→ EXERCISE PROMPT:
With no images included, output each entry below exactly as it appears.

(Data extracted from a collection)
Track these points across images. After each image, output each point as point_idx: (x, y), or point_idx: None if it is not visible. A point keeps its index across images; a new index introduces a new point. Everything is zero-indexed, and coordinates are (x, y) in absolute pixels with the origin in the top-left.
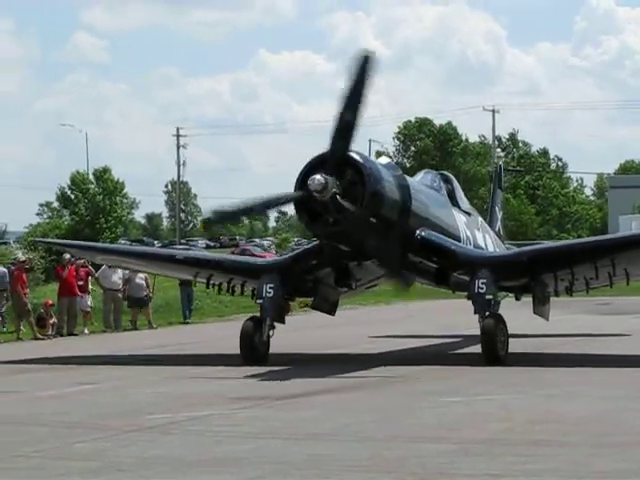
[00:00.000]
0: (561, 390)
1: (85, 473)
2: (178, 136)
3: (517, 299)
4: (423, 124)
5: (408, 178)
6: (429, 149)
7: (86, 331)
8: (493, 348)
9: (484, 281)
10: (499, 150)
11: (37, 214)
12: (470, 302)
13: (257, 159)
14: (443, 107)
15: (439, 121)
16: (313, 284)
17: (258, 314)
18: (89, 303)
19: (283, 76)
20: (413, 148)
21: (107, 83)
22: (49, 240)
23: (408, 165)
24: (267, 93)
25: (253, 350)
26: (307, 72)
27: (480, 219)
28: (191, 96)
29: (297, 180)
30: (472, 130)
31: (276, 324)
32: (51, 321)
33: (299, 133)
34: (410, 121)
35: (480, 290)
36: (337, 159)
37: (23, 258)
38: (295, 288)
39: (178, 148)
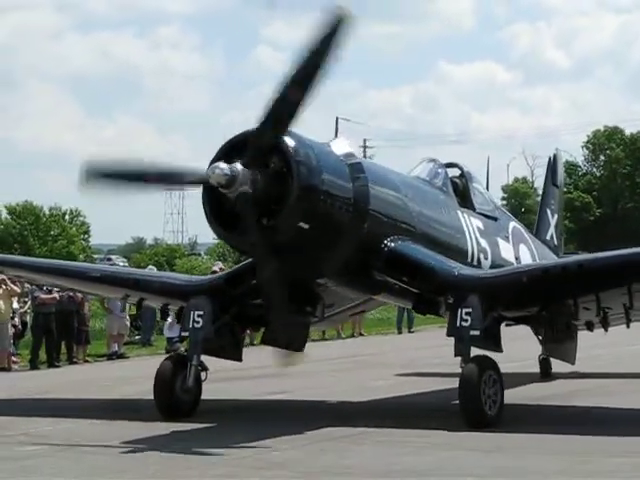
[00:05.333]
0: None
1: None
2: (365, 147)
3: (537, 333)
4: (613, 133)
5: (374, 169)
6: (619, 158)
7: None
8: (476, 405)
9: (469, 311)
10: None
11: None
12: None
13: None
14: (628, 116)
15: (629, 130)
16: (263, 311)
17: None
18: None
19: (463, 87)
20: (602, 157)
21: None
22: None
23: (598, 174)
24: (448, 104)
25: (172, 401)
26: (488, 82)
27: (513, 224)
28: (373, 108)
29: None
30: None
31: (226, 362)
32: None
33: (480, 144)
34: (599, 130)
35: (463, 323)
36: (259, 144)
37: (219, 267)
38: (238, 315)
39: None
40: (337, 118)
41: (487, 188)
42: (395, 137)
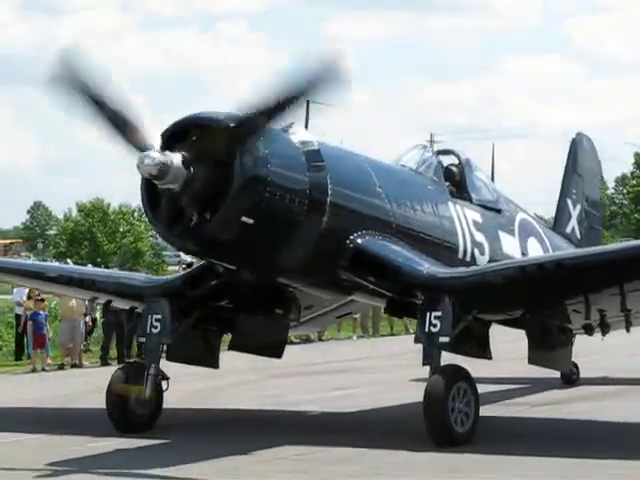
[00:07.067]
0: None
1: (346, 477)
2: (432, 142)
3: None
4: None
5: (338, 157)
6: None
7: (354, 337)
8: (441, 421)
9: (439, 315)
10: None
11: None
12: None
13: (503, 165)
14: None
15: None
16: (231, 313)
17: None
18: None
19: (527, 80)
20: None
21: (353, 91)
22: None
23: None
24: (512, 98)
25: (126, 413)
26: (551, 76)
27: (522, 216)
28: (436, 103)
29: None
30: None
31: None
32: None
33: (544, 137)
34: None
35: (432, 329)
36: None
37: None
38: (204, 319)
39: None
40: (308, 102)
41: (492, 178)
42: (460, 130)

→ YOUR SOLUTION:
Track these points across images. After each image, output each point as point_idx: (x, y), or point_idx: None if it is not visible. A point keeps its index across images; a new index introduces a new point. Everything is zero-indexed, and coordinates are (x, y) in absolute pixels with the origin in the top-left.
[00:00.000]
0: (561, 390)
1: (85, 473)
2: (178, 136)
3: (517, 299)
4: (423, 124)
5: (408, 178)
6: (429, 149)
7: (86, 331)
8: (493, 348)
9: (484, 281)
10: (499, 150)
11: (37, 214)
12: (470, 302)
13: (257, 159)
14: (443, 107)
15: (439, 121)
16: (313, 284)
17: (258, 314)
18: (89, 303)
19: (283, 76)
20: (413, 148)
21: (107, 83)
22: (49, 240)
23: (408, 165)
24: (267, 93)
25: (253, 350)
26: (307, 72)
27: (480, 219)
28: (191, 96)
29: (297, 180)
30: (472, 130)
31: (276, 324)
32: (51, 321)
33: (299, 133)
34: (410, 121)
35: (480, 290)
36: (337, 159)
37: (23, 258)
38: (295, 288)
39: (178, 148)
[00:05.333]
0: None
1: None
2: (365, 147)
3: (537, 333)
4: (613, 133)
5: (374, 169)
6: (619, 158)
7: None
8: (476, 405)
9: (469, 311)
10: None
11: None
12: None
13: None
14: (628, 116)
15: (629, 130)
16: (263, 311)
17: None
18: None
19: (463, 87)
20: (602, 157)
21: None
22: None
23: (598, 174)
24: (448, 104)
25: (172, 401)
26: (488, 82)
27: (513, 224)
28: (373, 108)
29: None
30: None
31: (226, 362)
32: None
33: (480, 144)
34: (599, 130)
35: (463, 323)
36: (259, 144)
37: (219, 267)
38: (238, 315)
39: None
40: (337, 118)
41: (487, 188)
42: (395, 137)
[00:07.067]
0: None
1: (346, 477)
2: (432, 142)
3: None
4: None
5: (338, 157)
6: None
7: (354, 337)
8: (441, 421)
9: (439, 315)
10: None
11: None
12: None
13: (503, 165)
14: None
15: None
16: (231, 313)
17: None
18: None
19: (527, 80)
20: None
21: (353, 91)
22: None
23: None
24: (512, 98)
25: (126, 413)
26: (551, 76)
27: (522, 216)
28: (436, 103)
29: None
30: None
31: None
32: None
33: (544, 137)
34: None
35: (432, 329)
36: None
37: None
38: (204, 319)
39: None
40: (308, 102)
41: (492, 178)
42: (460, 130)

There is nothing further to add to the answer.